[Collected data]
== Segment start ==

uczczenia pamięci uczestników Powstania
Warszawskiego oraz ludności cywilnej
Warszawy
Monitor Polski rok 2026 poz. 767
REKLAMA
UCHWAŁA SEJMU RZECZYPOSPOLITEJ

== Segment end ==

PROBLEM DESCRIPTION -
Copy every line of the records above word for word.

ANSWER FOR THE TASK -
uczczenia pamięci uczestników Powstania
Warszawskiego oraz ludności cywilnej
Warszawy
Monitor Polski rok 2026 poz. 767
REKLAMA
UCHWAŁA SEJMU RZECZYPOSPOLITEJ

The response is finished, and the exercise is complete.